- WHAT TO WORK ON:
Give the number of lines in the entries below that hold "Pepper", with no accompanying words.

(Page-level text extractions)

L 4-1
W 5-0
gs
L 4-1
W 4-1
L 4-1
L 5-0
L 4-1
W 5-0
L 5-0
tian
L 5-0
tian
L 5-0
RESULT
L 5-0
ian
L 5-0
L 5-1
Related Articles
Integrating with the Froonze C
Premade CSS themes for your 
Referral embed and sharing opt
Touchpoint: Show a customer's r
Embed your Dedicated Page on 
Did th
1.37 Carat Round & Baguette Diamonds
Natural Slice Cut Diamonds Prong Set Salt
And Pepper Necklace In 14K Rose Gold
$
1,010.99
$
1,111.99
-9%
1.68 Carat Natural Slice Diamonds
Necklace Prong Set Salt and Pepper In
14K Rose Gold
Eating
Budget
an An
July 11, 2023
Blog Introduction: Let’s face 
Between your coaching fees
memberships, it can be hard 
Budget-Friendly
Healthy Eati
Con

* * *

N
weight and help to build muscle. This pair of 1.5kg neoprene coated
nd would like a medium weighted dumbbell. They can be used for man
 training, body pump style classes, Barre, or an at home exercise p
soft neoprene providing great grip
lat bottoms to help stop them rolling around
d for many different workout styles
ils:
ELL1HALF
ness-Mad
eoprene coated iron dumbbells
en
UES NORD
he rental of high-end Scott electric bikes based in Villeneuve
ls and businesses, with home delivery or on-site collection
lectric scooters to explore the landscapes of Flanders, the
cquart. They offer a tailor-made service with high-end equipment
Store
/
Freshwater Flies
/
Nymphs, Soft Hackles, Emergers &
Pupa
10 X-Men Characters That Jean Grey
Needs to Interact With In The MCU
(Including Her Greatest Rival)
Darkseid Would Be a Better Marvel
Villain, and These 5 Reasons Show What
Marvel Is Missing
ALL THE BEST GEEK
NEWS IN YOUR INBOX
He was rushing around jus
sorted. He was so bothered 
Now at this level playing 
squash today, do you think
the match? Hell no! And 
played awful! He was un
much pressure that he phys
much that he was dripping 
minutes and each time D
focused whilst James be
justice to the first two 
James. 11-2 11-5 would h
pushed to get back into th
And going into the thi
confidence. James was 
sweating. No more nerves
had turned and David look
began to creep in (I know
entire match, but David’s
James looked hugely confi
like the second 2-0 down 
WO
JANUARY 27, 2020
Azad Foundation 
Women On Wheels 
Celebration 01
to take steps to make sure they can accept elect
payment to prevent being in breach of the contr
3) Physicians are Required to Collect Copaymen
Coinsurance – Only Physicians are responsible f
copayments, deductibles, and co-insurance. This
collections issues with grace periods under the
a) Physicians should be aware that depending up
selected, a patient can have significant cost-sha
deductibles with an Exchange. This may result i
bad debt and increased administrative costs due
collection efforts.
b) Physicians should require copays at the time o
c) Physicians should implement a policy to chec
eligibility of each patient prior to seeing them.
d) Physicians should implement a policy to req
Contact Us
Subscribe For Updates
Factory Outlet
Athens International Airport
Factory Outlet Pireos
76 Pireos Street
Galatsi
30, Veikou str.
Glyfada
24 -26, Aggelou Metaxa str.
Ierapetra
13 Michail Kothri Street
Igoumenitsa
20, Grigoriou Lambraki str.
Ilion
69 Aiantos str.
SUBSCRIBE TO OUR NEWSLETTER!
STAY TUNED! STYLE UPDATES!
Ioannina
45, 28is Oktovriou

- EXERCISE SOLUTION:
2